Sözler, sadece duymak isteyenler için. Fikirler, arayan ve uygulama gücüne, iradesine, niyetine, sahip olanlar için. Atmosferde asılı beklemekte onca kelime/anlam, ait olduğu kalbe ulaşmak için. Kim istiyor onları? Işıklandıracakları kişiler nerede? Oysa bir başkasına, olmayana, dolmayana, sahipliğe, bakıyor hep gözler. Sonsuz karşılaştırma oyununda egolar yarışta. Bu yüzden solup anlamını yitiriyor, en derin kavramlar. Onlara hayatında uygulama ile can suyu verecekleri bulamadığından. Anlamlar öksüz kalıyor, dışarı bakan gözlerin kenarında… Duymak istersen eğer bu sözler, içini unutmuş olan sana:
Her şey senin için değil. Her şey seninle ilgili değil. Algı çemberine girebilen şeyler sana ait olanlar. İyi ya da kötü diye sınıfladığın tüm deneyimler, taşıyabileceklerin sadece. Hak etmediğin hiçbir olumluya sahip olamazsın: Güç, başarı, erdem, aşk, para, unvan, sağlık,… beklentilerin her ne ise… İnanma sakın, liyakatini geliştirmeden, düşündün ve istedin diye sana geleceğine, gelse bile sende kalacağına. Masallarda bile kahramanlar mutlu sona gitmek için bedeller öderler. Parlayan her şeyin ardında, uykusuz geceler, berelenmiş eller, yorgun ayaklar, yıpranmış sinirler, dalgalanmış duygular, vardır. Güzel olan hiçbir şey, ihsan olarak bedavadan bırakılmaz insanın kucağına.
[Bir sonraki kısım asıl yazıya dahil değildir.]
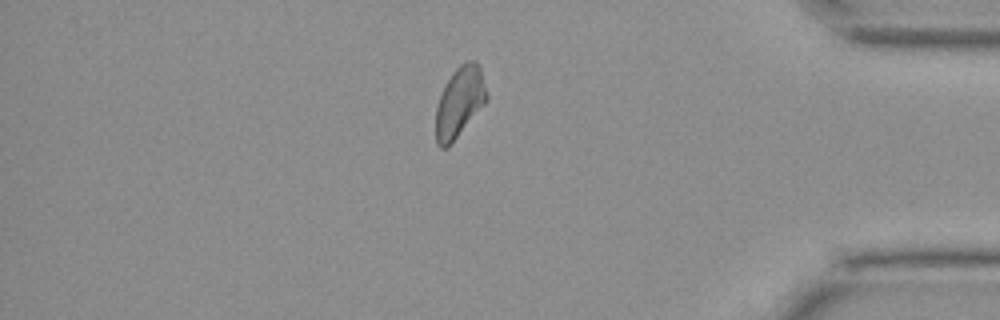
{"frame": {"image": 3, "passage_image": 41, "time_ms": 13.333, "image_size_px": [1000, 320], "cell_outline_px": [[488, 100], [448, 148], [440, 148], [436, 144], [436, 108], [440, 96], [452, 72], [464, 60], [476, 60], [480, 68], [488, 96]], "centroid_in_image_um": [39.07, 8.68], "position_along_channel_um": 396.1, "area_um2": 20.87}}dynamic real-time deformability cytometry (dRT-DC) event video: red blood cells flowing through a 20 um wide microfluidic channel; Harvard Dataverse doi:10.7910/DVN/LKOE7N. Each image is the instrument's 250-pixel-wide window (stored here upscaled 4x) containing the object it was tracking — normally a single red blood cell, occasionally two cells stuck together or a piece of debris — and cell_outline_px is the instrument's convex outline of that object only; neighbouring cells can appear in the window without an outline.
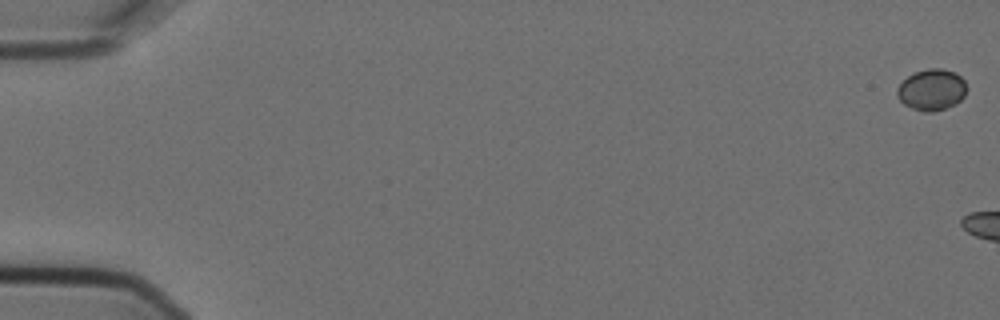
{"species": "Egyptian fruit bat (a non-hibernating species)", "species_latin": "Rousettus aegyptiacus", "temperature_condition": "cold", "stored_images_in_passage": 7, "camera_frame_rate_fps": 3000, "um_per_image_px": 0.085, "animal": {"sex": "female"}, "frame": {"image": 1, "passage_image": 1, "time_ms": 0.0, "image_size_px": [1000, 320], "cell_outline_px": [[968, 88], [964, 96], [956, 104], [932, 112], [924, 112], [912, 108], [904, 104], [896, 96], [896, 88], [908, 76], [916, 72], [928, 68], [940, 68], [956, 72], [964, 80]], "centroid_in_image_um": [79.2, 7.62], "position_along_channel_um": 5.8, "area_um2": 16.82}}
Başkalarının kolay, rahat, ışıltılı, yolunda gibi görünen hayatlarına bakıp kendinle karşılaştırma. İmrenmek olabilir ama kıskançlık ve içerleme duyma. Onlara bakıp da kısa çöpü çekmişçesine hayıflanma. Her olumsuz şey senin başına geliyor, her zorluk seni buluyor sanma. Ne kaderini, ne bulunduğun yerde olmana neden olan koşulları ve insanları sorumlu tutma. Çünkü dışarıdan baktığında mutfakta neler döndüğünü bilemezsin. Belki sana aynı seçenek sunulsa o parlaklığın bedelini ödeyemezsin veya ödemek istemezsin.
Kendi yaşam yoluna bak. Senin boyunda olan ve güçlenmen için sunulmuş olan zorluk armağanına şükran duy ve kabullen. Teslim olup karşılaştığında ödülünü bırakıp da gider o kendi yoluna. Kendi özüne sahip çıkman ve kalbini koruman en büyük zafer unutma. Dar geçitlerinden ilerlerken kendi yolunun, sana uzanan müşfik ellere, sevgi dolu yüreklere, umut, cesaret ve neşe çiçeklerine de vefayı hatırla. Senin değerini belirleyen sahip olduğun ve olacağın nesneler değil. Senin değerini belirleyen şey her saniyeni adadığın anlamın zamansızlığı-derinliği unutma.
Gözlerini içeri çevir, kaybolmaktan korunmak için. Birinci sorumluluğun mutlu olmaktır. Hayata yapacağın en büyük teşekkür ve sevdiklerine vereceğin en büyük armağandır mutlu olman. İçine bakan ve derinindeki kendiyle buluşan ise en zengin, en mutlu, en başarılı, en uyumlu, yaşamın şarkısı ile BİR olan insandır. Ve ancak kendi içindeki tüm savaşlardan zaferle çıkmış bu insan, ışıklanır, renklenir hayat bulur bir zamanların solmuş ama şimdi yeniden yeşeren kelimeleriyle. Derinine sahip çık ki kaybolmayasın. Mutlu ol ki mutlu kılasın. Yaşamla iş birliği yap ki sonsuza kadar yaşayasın.